Common misconception. Anarchy doesn't mean no rules, anarchy means a lack of rulers.


----------



## Deleted member 20683 (Sep 22, 2018)

roughdraft said:


> no one gets constantly respected in this world. I've been called slurs in public and private, i can handle it by ignoring the person or addressing it depending on circumstances.



i truly am not trying to go all sjw on everyone but...do you really, truly think that your experience is representative of everyone's, or that it should be the yardstick for everyone else's experiences? if so, where did you get that idea? this borderline reads like you think radical spaces should tolerate abusive language.

and i truly do see flaws with safe spaces philosophy and its policing of conflict. it's not a good solution by itself, and i don't think it's meant to be, which is why it can go way wrong - it's the kind of thing petty leftist bureaucrats love to seize on. it's meant to be part of a larger process of changing attitudes and power dynamics, but unfortunately the main attitude/dynamic i seem to see coming up when people criticize them is the standard attitude of the most socially privileged people getting peeved that they're being challenged when they're not used to it, and have been conditioned to expect that they should be able to go wherever and do and say whatever they want. i know, it's a trip right? this whole society is like one big safe space for straight white cis-dudes and that 's what's awful about it. down with safe spaces, indeed, the biggest ones first.


----------



## roughdraft (Sep 22, 2018)

oak moth said:


> unfortunately the main attitude/dynamic i seem to see coming up when people criticize them is the standard attitude of the most socially privileged people getting peeved that they're being challenged when they're not used to it, and have been conditioned to expect that they should be able to go wherever and do and say whatever they want. i know, it's a trip right? this whole society is like one big safe space for straight white cis-dudes and that 's what's awful about it. down with safe spaces, indeed, the biggest ones first.



quoted part is very interesting i like it. you're talking some real good insight don't worry about checking for if anyone thinks yr 'goin sjw' 

I'll freely admit i have a ton of privilege as a "fucking white male" and regardless of my quirks, or queer ways if you will, i seem to be able to fit in a lot of normie places.

i don't think anyone *should* tolerate abusive language in a radical space. Even if i choose to not raise issue in public or wherever that isn't "safe" - for example after being hounded and harrassed and called a 'faggot' by some nutcase - i still recognize i have a mountain of privilege and that it would be unfair to tell someone without such privilege to "get like me and just deal with it" I'm not about that at all. it's privilege in itself that i can bear the shit i have to deal with... >_>

I'll get back to you but seriously don't hold back i think this is an interesting convo


----------



## salxtina (Sep 23, 2018)

__Problem to solve__. Copy the forum thread on safe spaces from "I'll freely admit" up to and including "(Sep 23, 2018)", swapping every "privilege" for "advantage". The data that comes next has no connection to the forum thread on safe spaces.

__Entries supplied__.
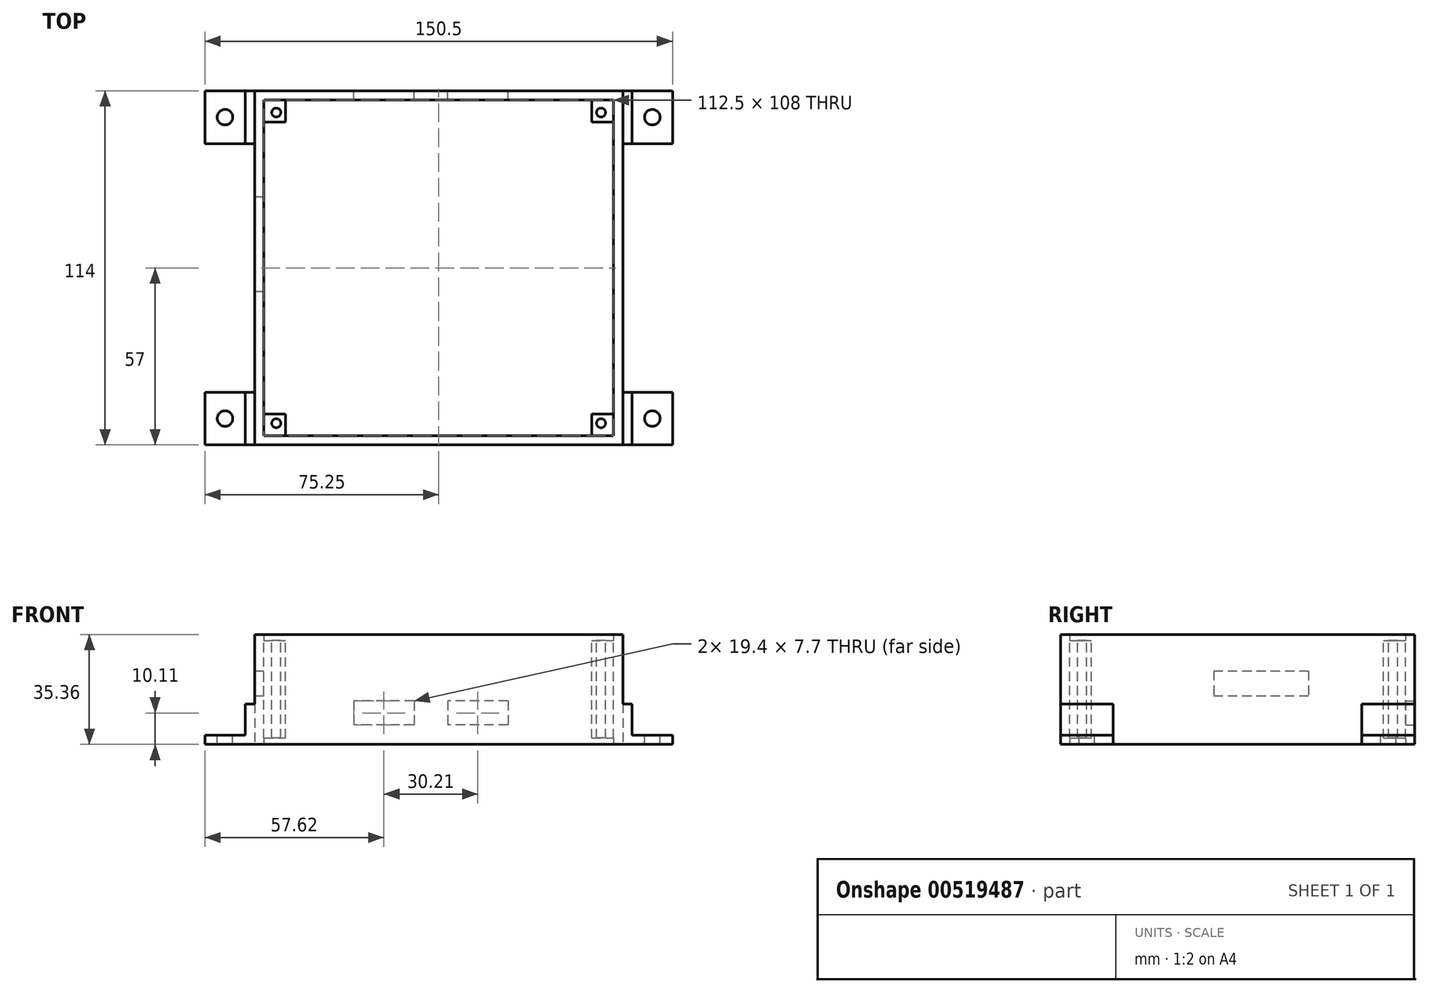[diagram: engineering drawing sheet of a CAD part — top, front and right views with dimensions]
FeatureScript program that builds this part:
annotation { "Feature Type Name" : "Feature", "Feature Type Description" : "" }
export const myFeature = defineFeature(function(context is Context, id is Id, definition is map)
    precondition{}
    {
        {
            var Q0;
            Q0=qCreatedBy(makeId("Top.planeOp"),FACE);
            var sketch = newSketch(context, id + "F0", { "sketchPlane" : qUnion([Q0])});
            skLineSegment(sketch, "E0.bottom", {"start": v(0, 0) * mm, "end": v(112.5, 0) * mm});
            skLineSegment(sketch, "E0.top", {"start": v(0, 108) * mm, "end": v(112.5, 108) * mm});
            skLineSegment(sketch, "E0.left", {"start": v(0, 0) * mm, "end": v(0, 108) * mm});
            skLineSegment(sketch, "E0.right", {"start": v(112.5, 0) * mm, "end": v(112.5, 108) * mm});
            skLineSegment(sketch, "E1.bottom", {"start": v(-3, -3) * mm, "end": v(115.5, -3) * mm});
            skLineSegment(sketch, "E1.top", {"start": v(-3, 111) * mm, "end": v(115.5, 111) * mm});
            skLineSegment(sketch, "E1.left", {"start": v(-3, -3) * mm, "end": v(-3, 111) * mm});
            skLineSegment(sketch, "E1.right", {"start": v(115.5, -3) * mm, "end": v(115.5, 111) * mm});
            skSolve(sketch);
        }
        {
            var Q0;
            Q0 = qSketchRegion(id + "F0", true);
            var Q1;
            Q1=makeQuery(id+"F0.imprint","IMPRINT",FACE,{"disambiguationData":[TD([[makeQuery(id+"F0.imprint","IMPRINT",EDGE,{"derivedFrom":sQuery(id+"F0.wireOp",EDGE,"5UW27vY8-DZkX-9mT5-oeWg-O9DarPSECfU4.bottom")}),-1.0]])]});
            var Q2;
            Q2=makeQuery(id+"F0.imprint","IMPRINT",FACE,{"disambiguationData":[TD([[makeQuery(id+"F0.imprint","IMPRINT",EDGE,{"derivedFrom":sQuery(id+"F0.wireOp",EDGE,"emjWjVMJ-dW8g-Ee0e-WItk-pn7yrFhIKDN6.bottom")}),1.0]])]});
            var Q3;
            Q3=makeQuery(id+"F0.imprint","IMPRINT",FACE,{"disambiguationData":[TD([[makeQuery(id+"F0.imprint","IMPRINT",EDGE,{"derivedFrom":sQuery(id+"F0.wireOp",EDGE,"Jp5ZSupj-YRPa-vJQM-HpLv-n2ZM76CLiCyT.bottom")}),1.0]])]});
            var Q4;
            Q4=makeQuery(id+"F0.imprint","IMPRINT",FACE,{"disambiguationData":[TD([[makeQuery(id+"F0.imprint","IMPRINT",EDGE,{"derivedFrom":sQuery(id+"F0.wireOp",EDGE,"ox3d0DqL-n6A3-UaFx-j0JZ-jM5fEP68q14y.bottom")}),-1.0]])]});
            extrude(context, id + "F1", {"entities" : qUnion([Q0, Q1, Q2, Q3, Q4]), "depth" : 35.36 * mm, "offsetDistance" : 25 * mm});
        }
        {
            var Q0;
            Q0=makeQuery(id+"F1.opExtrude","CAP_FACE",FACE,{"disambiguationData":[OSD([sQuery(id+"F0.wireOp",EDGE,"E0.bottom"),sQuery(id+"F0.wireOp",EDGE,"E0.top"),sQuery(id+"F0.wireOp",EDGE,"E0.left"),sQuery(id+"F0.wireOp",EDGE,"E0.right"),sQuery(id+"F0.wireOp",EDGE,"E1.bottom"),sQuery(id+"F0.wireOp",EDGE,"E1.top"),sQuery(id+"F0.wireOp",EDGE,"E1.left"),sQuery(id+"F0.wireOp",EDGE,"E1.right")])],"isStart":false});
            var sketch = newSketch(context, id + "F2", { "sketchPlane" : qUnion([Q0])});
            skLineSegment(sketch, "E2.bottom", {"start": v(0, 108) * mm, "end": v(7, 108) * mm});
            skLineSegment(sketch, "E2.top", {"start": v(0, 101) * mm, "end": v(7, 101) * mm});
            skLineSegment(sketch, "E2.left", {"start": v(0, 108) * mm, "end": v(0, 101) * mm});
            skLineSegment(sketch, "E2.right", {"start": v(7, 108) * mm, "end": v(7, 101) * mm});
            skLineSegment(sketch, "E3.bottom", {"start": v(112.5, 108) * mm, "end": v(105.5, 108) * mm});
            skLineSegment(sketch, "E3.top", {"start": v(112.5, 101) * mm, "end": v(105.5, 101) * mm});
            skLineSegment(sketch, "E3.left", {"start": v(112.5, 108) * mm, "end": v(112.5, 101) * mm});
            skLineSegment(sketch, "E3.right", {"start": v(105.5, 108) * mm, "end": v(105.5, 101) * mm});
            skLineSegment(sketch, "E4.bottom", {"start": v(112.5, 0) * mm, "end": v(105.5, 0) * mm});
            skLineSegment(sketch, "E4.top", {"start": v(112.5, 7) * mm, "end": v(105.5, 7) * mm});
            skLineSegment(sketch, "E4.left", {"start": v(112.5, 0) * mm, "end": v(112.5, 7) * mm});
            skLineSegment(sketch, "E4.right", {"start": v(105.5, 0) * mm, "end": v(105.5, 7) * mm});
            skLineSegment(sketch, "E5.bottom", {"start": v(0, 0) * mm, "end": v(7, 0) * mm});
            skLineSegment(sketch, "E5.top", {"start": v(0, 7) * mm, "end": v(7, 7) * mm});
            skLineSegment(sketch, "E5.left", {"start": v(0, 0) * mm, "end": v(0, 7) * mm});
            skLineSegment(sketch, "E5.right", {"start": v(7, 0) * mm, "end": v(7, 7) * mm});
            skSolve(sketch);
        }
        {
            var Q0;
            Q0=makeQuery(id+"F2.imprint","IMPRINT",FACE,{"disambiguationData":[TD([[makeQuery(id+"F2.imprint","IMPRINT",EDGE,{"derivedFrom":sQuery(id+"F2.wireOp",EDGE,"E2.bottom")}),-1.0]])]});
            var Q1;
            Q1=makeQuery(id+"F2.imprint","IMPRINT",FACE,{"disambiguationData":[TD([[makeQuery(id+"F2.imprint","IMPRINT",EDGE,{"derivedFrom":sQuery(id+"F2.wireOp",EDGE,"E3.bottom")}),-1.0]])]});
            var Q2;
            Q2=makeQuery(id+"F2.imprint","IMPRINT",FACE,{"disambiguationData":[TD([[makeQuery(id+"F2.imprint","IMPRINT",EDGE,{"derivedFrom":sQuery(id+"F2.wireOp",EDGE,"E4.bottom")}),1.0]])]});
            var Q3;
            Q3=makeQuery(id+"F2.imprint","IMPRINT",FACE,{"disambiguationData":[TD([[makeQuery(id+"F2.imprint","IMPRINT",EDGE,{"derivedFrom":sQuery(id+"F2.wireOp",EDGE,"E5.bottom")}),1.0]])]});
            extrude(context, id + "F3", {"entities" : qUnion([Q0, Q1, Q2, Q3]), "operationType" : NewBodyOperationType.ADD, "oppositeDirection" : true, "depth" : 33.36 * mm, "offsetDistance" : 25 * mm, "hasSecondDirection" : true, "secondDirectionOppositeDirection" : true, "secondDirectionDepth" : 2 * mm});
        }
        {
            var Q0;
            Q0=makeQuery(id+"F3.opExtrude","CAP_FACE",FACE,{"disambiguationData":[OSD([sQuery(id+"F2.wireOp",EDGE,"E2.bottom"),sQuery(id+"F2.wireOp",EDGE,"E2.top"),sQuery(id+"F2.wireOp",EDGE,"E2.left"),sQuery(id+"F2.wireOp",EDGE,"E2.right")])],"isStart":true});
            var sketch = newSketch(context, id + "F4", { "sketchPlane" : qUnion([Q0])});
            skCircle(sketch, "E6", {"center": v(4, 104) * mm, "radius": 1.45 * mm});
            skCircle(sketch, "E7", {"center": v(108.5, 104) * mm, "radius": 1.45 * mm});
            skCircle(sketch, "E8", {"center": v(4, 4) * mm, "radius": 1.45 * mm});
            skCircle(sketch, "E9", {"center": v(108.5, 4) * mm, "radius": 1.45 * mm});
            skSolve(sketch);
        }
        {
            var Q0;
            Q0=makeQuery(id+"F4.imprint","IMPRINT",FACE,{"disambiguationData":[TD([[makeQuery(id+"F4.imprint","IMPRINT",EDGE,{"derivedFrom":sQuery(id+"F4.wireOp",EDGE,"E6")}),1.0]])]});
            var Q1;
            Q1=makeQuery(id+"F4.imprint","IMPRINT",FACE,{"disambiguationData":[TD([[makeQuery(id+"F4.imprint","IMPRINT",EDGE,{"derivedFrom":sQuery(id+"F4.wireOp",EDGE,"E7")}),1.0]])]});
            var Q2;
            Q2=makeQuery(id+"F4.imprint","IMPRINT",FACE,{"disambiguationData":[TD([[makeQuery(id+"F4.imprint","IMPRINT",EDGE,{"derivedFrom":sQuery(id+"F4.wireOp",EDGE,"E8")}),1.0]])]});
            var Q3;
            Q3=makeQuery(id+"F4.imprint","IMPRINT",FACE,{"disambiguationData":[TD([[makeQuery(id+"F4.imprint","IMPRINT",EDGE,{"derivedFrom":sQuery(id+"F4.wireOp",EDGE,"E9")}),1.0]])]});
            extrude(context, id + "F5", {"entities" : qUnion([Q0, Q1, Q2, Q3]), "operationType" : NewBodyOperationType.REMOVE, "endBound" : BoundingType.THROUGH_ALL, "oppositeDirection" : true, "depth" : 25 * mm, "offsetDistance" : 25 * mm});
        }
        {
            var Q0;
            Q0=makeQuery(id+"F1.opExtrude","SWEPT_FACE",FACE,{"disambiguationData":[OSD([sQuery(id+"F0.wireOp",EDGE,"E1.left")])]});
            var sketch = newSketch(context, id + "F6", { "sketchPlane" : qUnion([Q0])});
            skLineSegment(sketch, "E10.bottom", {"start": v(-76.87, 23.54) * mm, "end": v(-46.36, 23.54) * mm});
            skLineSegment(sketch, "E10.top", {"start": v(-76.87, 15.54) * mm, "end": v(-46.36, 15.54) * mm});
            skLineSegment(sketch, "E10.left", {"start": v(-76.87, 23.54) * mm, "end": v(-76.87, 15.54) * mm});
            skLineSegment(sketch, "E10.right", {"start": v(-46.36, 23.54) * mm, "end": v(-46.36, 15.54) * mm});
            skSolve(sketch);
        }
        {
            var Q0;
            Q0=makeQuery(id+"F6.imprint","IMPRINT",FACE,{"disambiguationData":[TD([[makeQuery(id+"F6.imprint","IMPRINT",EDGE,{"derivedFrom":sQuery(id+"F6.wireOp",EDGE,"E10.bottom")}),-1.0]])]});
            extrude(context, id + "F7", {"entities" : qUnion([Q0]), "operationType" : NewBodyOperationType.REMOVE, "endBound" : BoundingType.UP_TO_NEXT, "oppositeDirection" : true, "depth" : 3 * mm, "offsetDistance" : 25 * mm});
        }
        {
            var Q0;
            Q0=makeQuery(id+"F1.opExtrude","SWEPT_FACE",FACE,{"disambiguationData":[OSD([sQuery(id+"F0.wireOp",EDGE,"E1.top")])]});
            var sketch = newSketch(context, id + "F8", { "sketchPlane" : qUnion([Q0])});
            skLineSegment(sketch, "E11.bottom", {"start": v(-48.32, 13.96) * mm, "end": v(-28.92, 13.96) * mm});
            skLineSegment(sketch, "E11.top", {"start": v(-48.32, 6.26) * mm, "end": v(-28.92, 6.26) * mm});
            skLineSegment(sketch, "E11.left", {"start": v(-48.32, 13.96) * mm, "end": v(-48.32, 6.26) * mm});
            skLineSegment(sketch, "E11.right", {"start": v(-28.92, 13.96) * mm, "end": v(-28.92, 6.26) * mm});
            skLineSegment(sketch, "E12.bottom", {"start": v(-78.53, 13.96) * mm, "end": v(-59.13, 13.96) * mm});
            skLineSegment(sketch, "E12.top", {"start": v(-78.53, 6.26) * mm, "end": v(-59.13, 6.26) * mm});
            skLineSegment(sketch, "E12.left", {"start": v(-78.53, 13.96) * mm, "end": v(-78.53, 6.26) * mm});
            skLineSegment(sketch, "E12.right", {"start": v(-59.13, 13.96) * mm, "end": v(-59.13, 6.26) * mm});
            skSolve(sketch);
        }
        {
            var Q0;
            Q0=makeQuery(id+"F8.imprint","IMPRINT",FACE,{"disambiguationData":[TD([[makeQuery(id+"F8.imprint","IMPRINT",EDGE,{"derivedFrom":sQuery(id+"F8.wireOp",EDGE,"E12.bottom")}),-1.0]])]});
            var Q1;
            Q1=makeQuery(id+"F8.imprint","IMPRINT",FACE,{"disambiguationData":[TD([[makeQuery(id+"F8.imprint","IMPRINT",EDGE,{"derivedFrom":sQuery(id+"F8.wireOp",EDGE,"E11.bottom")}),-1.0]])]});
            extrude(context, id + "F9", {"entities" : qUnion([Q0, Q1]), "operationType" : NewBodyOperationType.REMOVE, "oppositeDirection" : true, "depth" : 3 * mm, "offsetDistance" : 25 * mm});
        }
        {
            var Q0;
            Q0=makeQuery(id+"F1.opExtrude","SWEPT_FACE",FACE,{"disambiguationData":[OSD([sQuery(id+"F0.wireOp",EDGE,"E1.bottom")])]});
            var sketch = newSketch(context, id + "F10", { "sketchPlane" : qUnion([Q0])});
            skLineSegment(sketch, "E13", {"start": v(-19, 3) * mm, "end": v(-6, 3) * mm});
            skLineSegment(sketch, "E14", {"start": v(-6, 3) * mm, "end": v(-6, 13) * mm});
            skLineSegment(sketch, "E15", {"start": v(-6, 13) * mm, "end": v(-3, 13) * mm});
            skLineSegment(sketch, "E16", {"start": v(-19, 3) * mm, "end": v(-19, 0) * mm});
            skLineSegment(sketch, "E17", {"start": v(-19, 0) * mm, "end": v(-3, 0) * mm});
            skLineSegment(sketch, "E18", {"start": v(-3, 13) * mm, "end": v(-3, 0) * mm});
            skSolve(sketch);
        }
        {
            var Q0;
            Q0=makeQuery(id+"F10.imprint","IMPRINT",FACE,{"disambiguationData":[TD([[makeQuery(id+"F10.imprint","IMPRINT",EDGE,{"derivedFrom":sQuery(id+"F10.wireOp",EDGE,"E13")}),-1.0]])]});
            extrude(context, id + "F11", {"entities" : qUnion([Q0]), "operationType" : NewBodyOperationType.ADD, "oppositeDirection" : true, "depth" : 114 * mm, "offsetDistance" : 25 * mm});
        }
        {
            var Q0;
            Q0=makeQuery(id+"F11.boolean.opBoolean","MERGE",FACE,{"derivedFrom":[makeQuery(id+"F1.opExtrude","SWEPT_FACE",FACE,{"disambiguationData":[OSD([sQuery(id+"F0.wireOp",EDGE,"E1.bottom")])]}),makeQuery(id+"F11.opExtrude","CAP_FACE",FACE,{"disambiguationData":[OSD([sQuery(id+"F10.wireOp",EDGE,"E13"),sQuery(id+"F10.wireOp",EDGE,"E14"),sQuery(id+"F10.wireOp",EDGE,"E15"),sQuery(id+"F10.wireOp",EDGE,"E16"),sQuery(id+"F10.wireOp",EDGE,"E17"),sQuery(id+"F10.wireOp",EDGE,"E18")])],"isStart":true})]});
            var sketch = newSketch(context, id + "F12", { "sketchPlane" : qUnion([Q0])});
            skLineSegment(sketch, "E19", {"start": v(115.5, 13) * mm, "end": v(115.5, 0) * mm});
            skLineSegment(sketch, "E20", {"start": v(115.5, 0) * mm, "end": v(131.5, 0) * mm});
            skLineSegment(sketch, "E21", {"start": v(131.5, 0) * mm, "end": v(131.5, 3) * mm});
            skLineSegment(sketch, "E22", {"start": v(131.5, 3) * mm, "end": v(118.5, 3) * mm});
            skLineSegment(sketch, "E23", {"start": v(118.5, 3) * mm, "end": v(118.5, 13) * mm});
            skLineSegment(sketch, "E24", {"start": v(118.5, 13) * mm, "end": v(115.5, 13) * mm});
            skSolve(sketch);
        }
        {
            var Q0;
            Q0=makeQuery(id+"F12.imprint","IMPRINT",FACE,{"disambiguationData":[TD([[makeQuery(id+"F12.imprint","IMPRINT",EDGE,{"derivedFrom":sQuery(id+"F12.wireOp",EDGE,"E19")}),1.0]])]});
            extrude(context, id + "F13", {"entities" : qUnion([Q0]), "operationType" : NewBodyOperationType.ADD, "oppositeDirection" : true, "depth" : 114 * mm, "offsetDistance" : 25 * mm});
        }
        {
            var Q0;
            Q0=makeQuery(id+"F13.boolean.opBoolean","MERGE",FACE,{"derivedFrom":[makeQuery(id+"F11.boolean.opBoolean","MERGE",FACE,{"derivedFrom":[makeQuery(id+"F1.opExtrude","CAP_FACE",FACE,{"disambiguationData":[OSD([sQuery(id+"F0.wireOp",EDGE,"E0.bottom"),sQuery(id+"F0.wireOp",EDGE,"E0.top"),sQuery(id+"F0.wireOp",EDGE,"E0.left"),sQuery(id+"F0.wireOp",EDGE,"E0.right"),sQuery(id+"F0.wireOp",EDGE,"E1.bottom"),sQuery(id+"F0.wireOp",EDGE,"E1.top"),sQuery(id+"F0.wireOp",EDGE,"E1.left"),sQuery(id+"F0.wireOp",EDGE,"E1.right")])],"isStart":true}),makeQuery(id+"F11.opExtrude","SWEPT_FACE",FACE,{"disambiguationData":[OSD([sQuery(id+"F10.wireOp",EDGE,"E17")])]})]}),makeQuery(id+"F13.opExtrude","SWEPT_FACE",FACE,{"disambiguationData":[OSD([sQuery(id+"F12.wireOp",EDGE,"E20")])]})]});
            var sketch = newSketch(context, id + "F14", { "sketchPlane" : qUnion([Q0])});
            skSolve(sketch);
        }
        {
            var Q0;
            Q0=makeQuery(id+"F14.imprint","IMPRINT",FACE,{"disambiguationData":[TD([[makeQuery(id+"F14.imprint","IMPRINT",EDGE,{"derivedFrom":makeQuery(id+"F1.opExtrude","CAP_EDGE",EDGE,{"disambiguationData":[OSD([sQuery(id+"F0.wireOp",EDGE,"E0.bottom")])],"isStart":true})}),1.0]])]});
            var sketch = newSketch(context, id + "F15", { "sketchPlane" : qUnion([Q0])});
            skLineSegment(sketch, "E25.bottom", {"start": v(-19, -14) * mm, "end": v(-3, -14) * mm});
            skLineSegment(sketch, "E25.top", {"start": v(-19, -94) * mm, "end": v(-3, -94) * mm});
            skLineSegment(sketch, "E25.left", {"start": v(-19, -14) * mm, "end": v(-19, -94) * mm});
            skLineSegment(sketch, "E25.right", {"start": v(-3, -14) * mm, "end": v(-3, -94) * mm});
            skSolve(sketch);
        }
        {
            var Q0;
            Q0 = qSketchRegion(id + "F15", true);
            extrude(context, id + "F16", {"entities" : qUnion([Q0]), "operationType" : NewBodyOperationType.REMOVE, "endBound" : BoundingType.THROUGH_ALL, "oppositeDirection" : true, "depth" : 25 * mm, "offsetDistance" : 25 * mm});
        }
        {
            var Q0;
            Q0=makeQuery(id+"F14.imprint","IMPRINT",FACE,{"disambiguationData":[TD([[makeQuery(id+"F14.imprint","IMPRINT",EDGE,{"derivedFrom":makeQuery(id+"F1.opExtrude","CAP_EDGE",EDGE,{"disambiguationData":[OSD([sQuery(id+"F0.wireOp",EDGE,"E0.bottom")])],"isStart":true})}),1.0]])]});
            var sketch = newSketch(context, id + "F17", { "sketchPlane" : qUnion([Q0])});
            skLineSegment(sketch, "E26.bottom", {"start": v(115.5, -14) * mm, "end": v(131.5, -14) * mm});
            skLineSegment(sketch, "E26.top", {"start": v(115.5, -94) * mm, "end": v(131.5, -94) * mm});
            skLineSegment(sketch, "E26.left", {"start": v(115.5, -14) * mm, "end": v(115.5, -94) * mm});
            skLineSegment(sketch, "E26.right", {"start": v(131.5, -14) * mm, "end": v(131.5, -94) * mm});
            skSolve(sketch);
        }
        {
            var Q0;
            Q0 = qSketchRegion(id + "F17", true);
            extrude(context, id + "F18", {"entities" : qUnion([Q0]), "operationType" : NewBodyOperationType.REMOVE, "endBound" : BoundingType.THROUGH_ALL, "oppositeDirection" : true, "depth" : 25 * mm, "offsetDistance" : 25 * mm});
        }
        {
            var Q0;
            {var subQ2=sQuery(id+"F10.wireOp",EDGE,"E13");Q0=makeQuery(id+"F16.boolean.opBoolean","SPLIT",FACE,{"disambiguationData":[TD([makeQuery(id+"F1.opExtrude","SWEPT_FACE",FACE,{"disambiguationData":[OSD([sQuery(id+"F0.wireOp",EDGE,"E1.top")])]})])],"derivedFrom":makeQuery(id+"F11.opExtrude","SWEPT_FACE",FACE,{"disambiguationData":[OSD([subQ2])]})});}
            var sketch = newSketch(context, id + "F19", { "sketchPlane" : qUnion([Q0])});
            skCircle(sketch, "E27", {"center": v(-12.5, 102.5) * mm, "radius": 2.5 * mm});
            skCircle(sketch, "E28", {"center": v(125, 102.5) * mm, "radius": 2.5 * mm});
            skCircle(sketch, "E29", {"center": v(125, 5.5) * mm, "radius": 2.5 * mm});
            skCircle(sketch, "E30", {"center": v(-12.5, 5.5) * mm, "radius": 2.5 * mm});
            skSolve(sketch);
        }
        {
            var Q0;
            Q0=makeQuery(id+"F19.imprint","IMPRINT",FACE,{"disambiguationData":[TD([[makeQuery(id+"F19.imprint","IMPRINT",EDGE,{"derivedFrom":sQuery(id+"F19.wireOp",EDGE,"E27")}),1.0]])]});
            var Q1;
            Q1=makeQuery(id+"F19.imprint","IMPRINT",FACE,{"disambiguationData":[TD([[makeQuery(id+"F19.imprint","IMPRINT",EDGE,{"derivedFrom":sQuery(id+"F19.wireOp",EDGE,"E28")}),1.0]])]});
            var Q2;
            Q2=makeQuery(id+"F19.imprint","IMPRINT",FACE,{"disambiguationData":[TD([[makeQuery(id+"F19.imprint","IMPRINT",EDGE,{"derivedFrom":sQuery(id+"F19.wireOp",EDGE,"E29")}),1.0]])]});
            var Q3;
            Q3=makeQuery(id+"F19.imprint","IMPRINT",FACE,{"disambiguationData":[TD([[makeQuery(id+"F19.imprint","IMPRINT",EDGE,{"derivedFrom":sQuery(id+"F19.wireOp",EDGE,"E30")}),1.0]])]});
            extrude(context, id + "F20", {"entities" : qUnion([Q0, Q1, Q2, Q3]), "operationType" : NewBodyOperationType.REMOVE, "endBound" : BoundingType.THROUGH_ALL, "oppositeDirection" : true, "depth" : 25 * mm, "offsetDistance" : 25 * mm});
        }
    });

__Written answer__.
I'll freely admit i have a ton of advantage as a "fucking white male" and regardless of my quirks, or queer ways if you will, i seem to be able to fit in a lot of normie places.

i don't think anyone *should* tolerate abusive language in a radical space. Even if i choose to not raise issue in public or wherever that isn't "safe" - for example after being hounded and harrassed and called a 'faggot' by some nutcase - i still recognize i have a mountain of advantage and that it would be unfair to tell someone without such advantage to "get like me and just deal with it" I'm not about that at all. it's advantage in itself that i can bear the shit i have to deal with... >_>

I'll get back to you but seriously don't hold back i think this is an interesting convo


----------



## salxtina (Sep 23, 2018)